TDMA is based on a cyclic framing structure. Access to the media is usually restricted until the start of the next cycle. It can be a long time if the frame is large or the transmission rate is low.
Another scheme often employed for guaranteed performance is when a station is polled periodically and the station can indicate if there is information to send. Performance of the source data can be guaranteed but at a significant waste of bandwidth because of the need to send the poll to a station and the bandwidth wasted when the station has nothing to send.
A media access control mechanism such as DQRAP uses a separated fields called Control Mini-Slots (CMS) to resolve collided transmissions while actual data transmission occurs at the data slot.
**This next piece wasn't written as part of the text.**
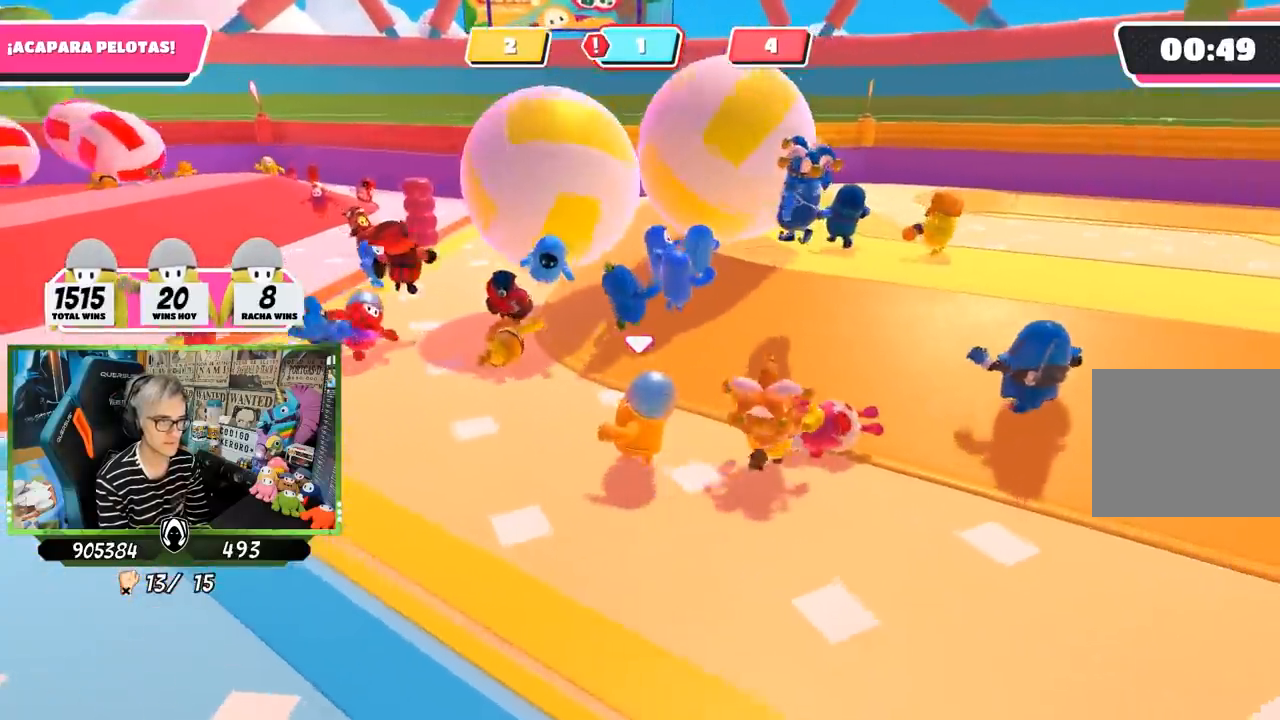
{"buttons": [], "left_stick": "up-left", "right_stick": "right", "events": [[417, "right_stick", "right"]]}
Several CMSs associated with a data slot form the basic transmission unit. A station with packets ready for transmission choose one of the CMSs randomly to gain the right to transmit. Those stations that have already obtained the transmission rights are scheduled in a virtual queue called TQ (each station knows the total number of waiting members and its position among them). The requesting stations are informed of the success of the access requests by feedback sent by the Central Controller on the downstream channel with what is called contention grants. DQRAP has shown good performance in terms of Utilization vs. Access Delays. It is difficult and expensive to implement a priority scheme during the contention phase without priority protection. DQRAP can not guarantee bounded jitter which is required in order to support CBR services.
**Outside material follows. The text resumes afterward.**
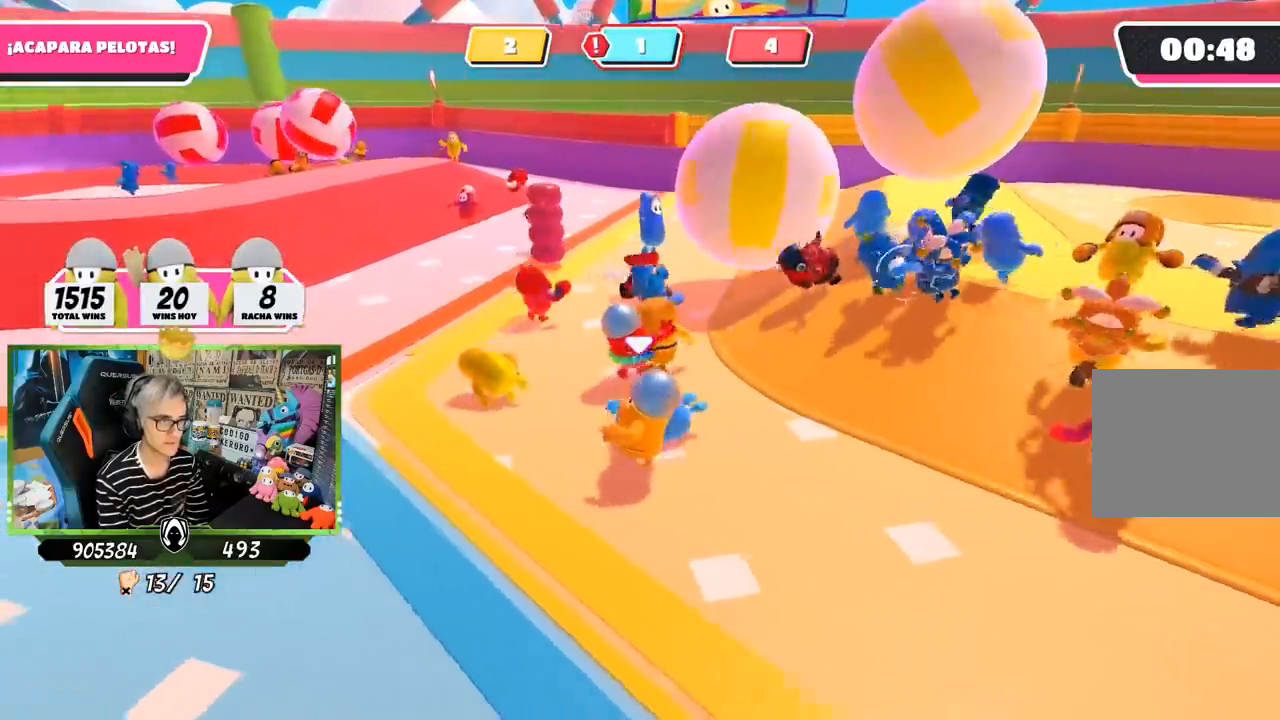
{"buttons": [], "left_stick": "up", "right_stick": "center", "events": [[83, "right_stick", "center"], [183, "left_stick", "up"]]}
XDQRAP (Extended Distributed Queue Random Access Protocol) is a Medium Access Control (MAC) protocol designed to satisfy a wide range of performances required by the services that the IEEE 802 14 network is expected to provide. It is a contention-based protocol that provides LAN type of traffic an instant access environment. With a central feedback mechanism that is a natural result of the tree-and-branch network topology, it seamlessly marries a reservation scheme to offer deterministic access for the Constant Bit Rate (CBR) services. The MAC was presented in the paper. A proposal to Use XDQRAP for the IEEE 802 14 (IEEE 802 14/95-068) incorporated herein by reference. Simulation results of the basic XDQRAP were presented in the paper Simulation of the Performance of XDQRAP under a Range of Conditions (IEEE 802 14/95-049) incorporated herein by reference.
In the XDQRAP model, the channel time is partitioned into a sequence of fixed-sized time slots. Each unit consists of a data field where the actual data transmissions takes place and a control field used for requesting data slots. The request field consists of two areas called Control Mini Slots (CMS) Stations with data to transmit follow a set of rules to put the transmission requests in one of the control mini slots. The contention resolution algorithm is a tree based approach since there are potentially more than one request in the same control mini slot. By taking advantage of the central feedback, XDQRAP keeps the newly arrived packets out of contention to achieve fast-coverage resolution cycle.
The status of the control mini-slots and the data slots are constantly monitored at the headend. Based on the information, the global queuing information is fed back to the network via the common downstream channel. An individual station, therefore, adjusts its local state-machine accordingly. The contention winning stations position themselves in the global transmission sequence. Stations that lose in the contention retry at the next scheduled time.
Voice and some video conferencing data streams require that data arrives at the receiver within a narrow window of time (i.e., minimum jitter). Having contention for data slots is thus not a good mechanism to use for Constant Bit Rate (CBR) data streams. What is needed is a mechanism whereby a station can be guaranteed to send data at fixed intervals without having to use the control mini-slots to request data slots.
It is an object to the present invention to provide a priority preempt mechanism to support guaranteed access in a contention based media access protocol. It is a further object of the present invention to provide a mechanism for constant bit rate upstream data transport, such as for a telephone voice channel, in a way that is compatible with known contention based available bit rate upstream data transport mechanisms so that jitter requirements of the constant bit rate transmission are fulfilled while not adversely effecting the latency of the available bit rate upstream data transport.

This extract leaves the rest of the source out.